A Comissão de Constituição e Justiça (CCJ) do Senado Federal deu um passo que promete mudar a dinâmica das famílias brasileiras. Foi aprovado nesta quarta-feira o projeto de lei (941/2024) que estabelece regras rígidas para a custódia compartilhada de animais de estimação em casos de dissolução de casamento ou união estável. A medida, que agora segue para o Plenário, decreta que, na ausência de consenso entre o casal, o Estado intervirá para garantir a divisão igualitária do tempo de convívio e das despesas do pet.
De autoria da deputada Laura Carneiro (PSD-RJ) e com relatoria do senador Veneziano Vital do Rêgo (MDB-PB), o texto rompe com a visão tradicional do Código Civil. Até então, animais eram classificados como "bens semoventes" — na prática, tratados juridicamente como objetos ou patrimônio. Agora, a lei passa a reconhecê-los como seres sencientes, dotados de sentimentos e vínculos afetivos, transferindo a disputa para o rito das ações de família.
O projeto traz um dispositivo protetivo importante: a guarda compartilhada fica expressamente proibida em casos de violência doméstica ou maus-tratos. Nesses cenários, o agressor perde imediatamente a posse e a propriedade do animal, sem qualquer direito a indenização. A medida visa proteger tanto o pet quanto a vítima de intimidações e retaliações.

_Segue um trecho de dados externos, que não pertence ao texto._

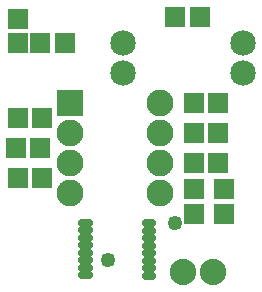
<source format=gts>
G04 MADE WITH FRITZING*
G04 WWW.FRITZING.ORG*
G04 DOUBLE SIDED*
G04 HOLES PLATED*
G04 CONTOUR ON CENTER OF CONTOUR VECTOR*
%ASAXBY*%
%FSLAX23Y23*%
%MOIN*%
%OFA0B0*%
%SFA1.0B1.0*%
%ADD10C,0.085000*%
%ADD11C,0.089370*%
%ADD12C,0.049370*%
%ADD13C,0.088000*%
%ADD14R,0.089370X0.089370*%
%ADD15R,0.065118X0.069055*%
%ADD16R,0.069055X0.065118*%
%ADD17C,0.026000*%
%LNMASK1*%
G90*
G70*
G54D10*
X592Y814D03*
X992Y814D03*
G54D11*
X417Y714D03*
X717Y714D03*
X417Y614D03*
X717Y614D03*
X417Y514D03*
X717Y514D03*
X417Y414D03*
X717Y414D03*
G54D10*
X992Y914D03*
X592Y914D03*
G54D12*
X767Y314D03*
G54D13*
X892Y151D03*
X792Y151D03*
G54D12*
X542Y189D03*
G54D14*
X417Y714D03*
G54D15*
X830Y714D03*
X910Y714D03*
X830Y614D03*
X910Y614D03*
X830Y514D03*
X910Y514D03*
G54D16*
X830Y426D03*
X830Y345D03*
X930Y426D03*
X930Y345D03*
G54D15*
X317Y914D03*
X398Y914D03*
X767Y1001D03*
X848Y1001D03*
G54D16*
X242Y914D03*
X242Y994D03*
G54D15*
X242Y664D03*
X323Y664D03*
X317Y564D03*
X236Y564D03*
X242Y464D03*
X323Y464D03*
G54D17*
X690Y138D02*
X668Y138D01*
D02*
X690Y163D02*
X668Y163D01*
D02*
X690Y188D02*
X668Y188D01*
D02*
X690Y213D02*
X668Y213D01*
D02*
X690Y238D02*
X668Y238D01*
D02*
X690Y263D02*
X668Y263D01*
D02*
X690Y288D02*
X668Y288D01*
D02*
X690Y313D02*
X668Y313D01*
D02*
X478Y314D02*
X456Y314D01*
D02*
X478Y289D02*
X456Y289D01*
D02*
X478Y264D02*
X456Y264D01*
D02*
X478Y239D02*
X456Y239D01*
D02*
X478Y214D02*
X456Y214D01*
D02*
X478Y189D02*
X456Y189D01*
D02*
X478Y164D02*
X456Y164D01*
D02*
X478Y139D02*
X456Y139D01*
G04 End of Mask1*
M02*
</source>
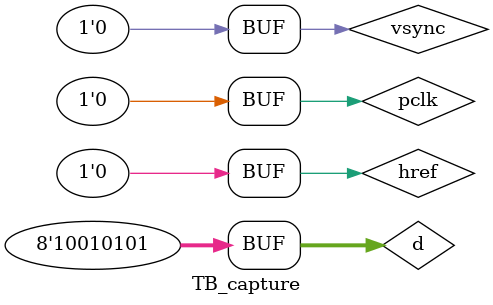
<source format=v>
`timescale 1ns / 1ps


module TB_capture;

	// Inputs
	reg pclk;
	reg vsync;
	reg href;
	reg [7:0] d;

	// Outputs
	wire [16:0] addr;
	wire [11:0] dout;
	wire we;

	// Instantiate the Unit Under Test (UUT)
	ov7670_capture uut (
		.pclk(pclk), 
		.vsync(vsync), 
		.href(href), 
		.d(d), 
		.addr(addr), 
		.dout(dout), 
		.we(we)
	);

	initial begin
		// Initialize Inputs
		pclk = 0;
		vsync = 0;
		href = 0;
		d = 8'd10110101;

		// Wait 100 ns for global reset to finish
		#100;
        
		// Add stimulus here

	end
      
endmodule


</source>
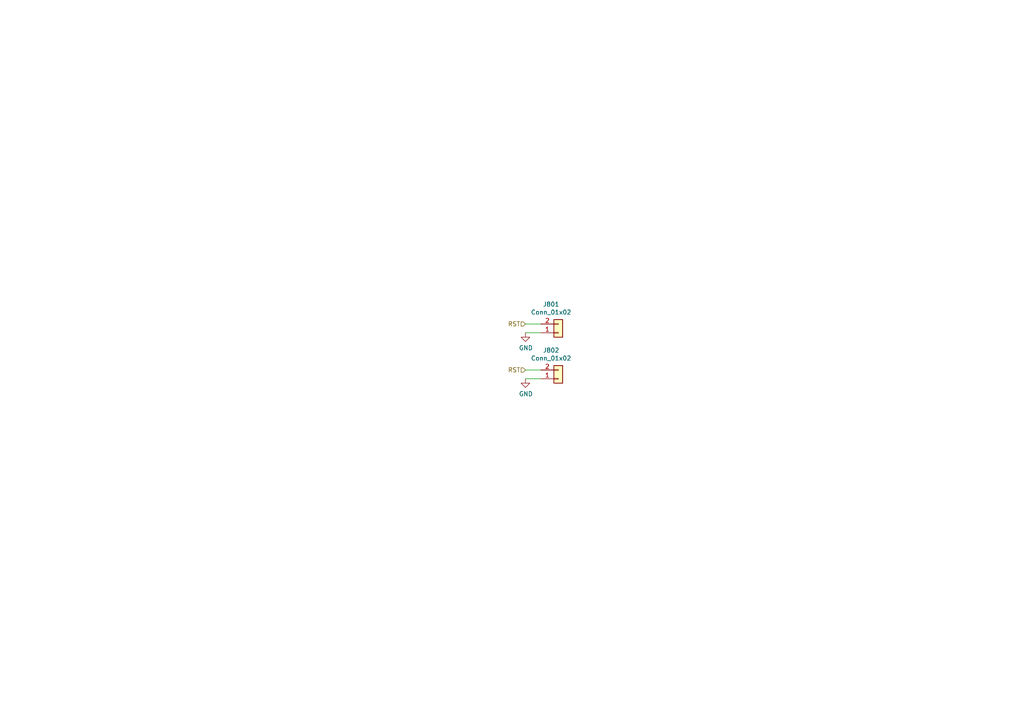
<source format=kicad_sch>
(kicad_sch (version 20211123) (generator eeschema)

  (uuid 42b61d5b-39d6-462b-b2cc-57656078085f)

  (paper "A4")

  (title_block
    (title "Connector Cube V2")
    (date "2021-12-21")
    (rev "V2.00A")
    (company "CubeDeb-F4DEB")
    (comment 1 "RESET")
  )

  


  (wire (pts (xy 152.4 93.98) (xy 156.845 93.98))
    (stroke (width 0) (type default) (color 0 0 0 0))
    (uuid 044dde97-ee2e-473a-9264-ed4dff1893a5)
  )
  (wire (pts (xy 152.4 107.315) (xy 156.845 107.315))
    (stroke (width 0) (type default) (color 0 0 0 0))
    (uuid 3f96e159-1f3b-4ee7-a46e-e60d78f2137a)
  )
  (wire (pts (xy 152.4 96.52) (xy 156.845 96.52))
    (stroke (width 0) (type default) (color 0 0 0 0))
    (uuid 4160bbf7-ffff-4c5c-a647-5ee58ddecf06)
  )
  (wire (pts (xy 152.4 109.855) (xy 156.845 109.855))
    (stroke (width 0) (type default) (color 0 0 0 0))
    (uuid 77aa6db5-9b8d-4983-b88e-30fe5af25975)
  )

  (hierarchical_label "RST" (shape input) (at 152.4 107.315 180)
    (effects (font (size 1.27 1.27)) (justify right))
    (uuid 0e0f9829-27a5-43b2-a0ae-121d3ce72ef4)
  )
  (hierarchical_label "RST" (shape input) (at 152.4 93.98 180)
    (effects (font (size 1.27 1.27)) (justify right))
    (uuid 7582a530-a952-46c1-b7eb-75006524ba29)
  )

  (symbol (lib_id "Connector_Generic:Conn_01x02") (at 161.925 96.52 0) (mirror x) (unit 1)
    (in_bom yes) (on_board yes)
    (uuid 00000000-0000-0000-0000-000061b02d73)
    (property "Reference" "J801" (id 0) (at 159.8422 88.265 0))
    (property "Value" "Conn_01x02" (id 1) (at 159.8422 90.5764 0))
    (property "Footprint" "Connector_JST:JST_GH_BM02B-GHS-TBT_1x02-1MP_P1.25mm_Vertical" (id 2) (at 161.925 96.52 0)
      (effects (font (size 1.27 1.27)) hide)
    )
    (property "Datasheet" "~" (id 3) (at 161.925 96.52 0)
      (effects (font (size 1.27 1.27)) hide)
    )
    (pin "1" (uuid 49389a66-8741-452b-8284-834f65c51e1b))
    (pin "2" (uuid d5605fa7-538d-473c-8da8-4e6409672b1d))
  )

  (symbol (lib_id "power:GND") (at 152.4 96.52 0) (unit 1)
    (in_bom yes) (on_board yes)
    (uuid 00000000-0000-0000-0000-000061b038df)
    (property "Reference" "#PWR0225" (id 0) (at 152.4 102.87 0)
      (effects (font (size 1.27 1.27)) hide)
    )
    (property "Value" "GND" (id 1) (at 152.527 100.9142 0))
    (property "Footprint" "" (id 2) (at 152.4 96.52 0)
      (effects (font (size 1.27 1.27)) hide)
    )
    (property "Datasheet" "" (id 3) (at 152.4 96.52 0)
      (effects (font (size 1.27 1.27)) hide)
    )
    (pin "1" (uuid 6f75ea3e-6135-44f5-9313-1aad839ab6f6))
  )

  (symbol (lib_id "Connector_Generic:Conn_01x02") (at 161.925 109.855 0) (mirror x) (unit 1)
    (in_bom yes) (on_board yes)
    (uuid 00000000-0000-0000-0000-000061b04804)
    (property "Reference" "J802" (id 0) (at 159.8422 101.6 0))
    (property "Value" "Conn_01x02" (id 1) (at 159.8422 103.9114 0))
    (property "Footprint" "Connector_JST:JST_GH_BM02B-GHS-TBT_1x02-1MP_P1.25mm_Vertical" (id 2) (at 161.925 109.855 0)
      (effects (font (size 1.27 1.27)) hide)
    )
    (property "Datasheet" "~" (id 3) (at 161.925 109.855 0)
      (effects (font (size 1.27 1.27)) hide)
    )
    (pin "1" (uuid 8b56f428-76c6-47f4-814c-d4162e003c52))
    (pin "2" (uuid d6962950-4b71-4ba8-ac78-7b9bfb3edf70))
  )

  (symbol (lib_id "power:GND") (at 152.4 109.855 0) (unit 1)
    (in_bom yes) (on_board yes)
    (uuid 00000000-0000-0000-0000-000061b04841)
    (property "Reference" "#PWR0226" (id 0) (at 152.4 116.205 0)
      (effects (font (size 1.27 1.27)) hide)
    )
    (property "Value" "GND" (id 1) (at 152.527 114.2492 0))
    (property "Footprint" "" (id 2) (at 152.4 109.855 0)
      (effects (font (size 1.27 1.27)) hide)
    )
    (property "Datasheet" "" (id 3) (at 152.4 109.855 0)
      (effects (font (size 1.27 1.27)) hide)
    )
    (pin "1" (uuid 5b6a8d92-8f02-4344-a7df-ac07f7a6431e))
  )
)

</source>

O peso no Judiciário e a chantagem emocional
Apesar do apelo de proteção aos animais, a aprovação levanta questionamentos profundos nos bastidores jurídicos. Ao transpor a guarda de pets para as varas de família, o Judiciário brasileiro — já historicamente sobrecarregado e lento — terá que lidar com uma nova avalanche de litígios.
Especialistas alertam para o risco de a regra ser instrumentalizada. O que foi desenhado para garantir o bem-estar do animal pode, na prática, virar uma poderosa ferramenta de chantagem emocional, prolongando conflitos judiciais intermináveis entre ex-parceiros que usarão o pet para atingir o outro.
Choque de prioridades em Brasília
Além do impacto nos tribunais, a pauta acende um alerta sobre o foco do Congresso Nacional. Em um momento de tensões econômicas, necessidade de reformas estruturais e debates urgentes sobre o rumo do país, a dedicação da CCJ a regulamentar a divisão de despesas com ração e veterinário gera críticas severas.
O movimento evidencia um Estado que avança cada vez mais sobre a regulação dos afetos e da vida privada, ditando regras dentro das casas dos brasileiros, enquanto a máquina pública patina na resolução dos problemas macroeconômicos reais. A decisão final agora está nas mãos do Plenário do Senado.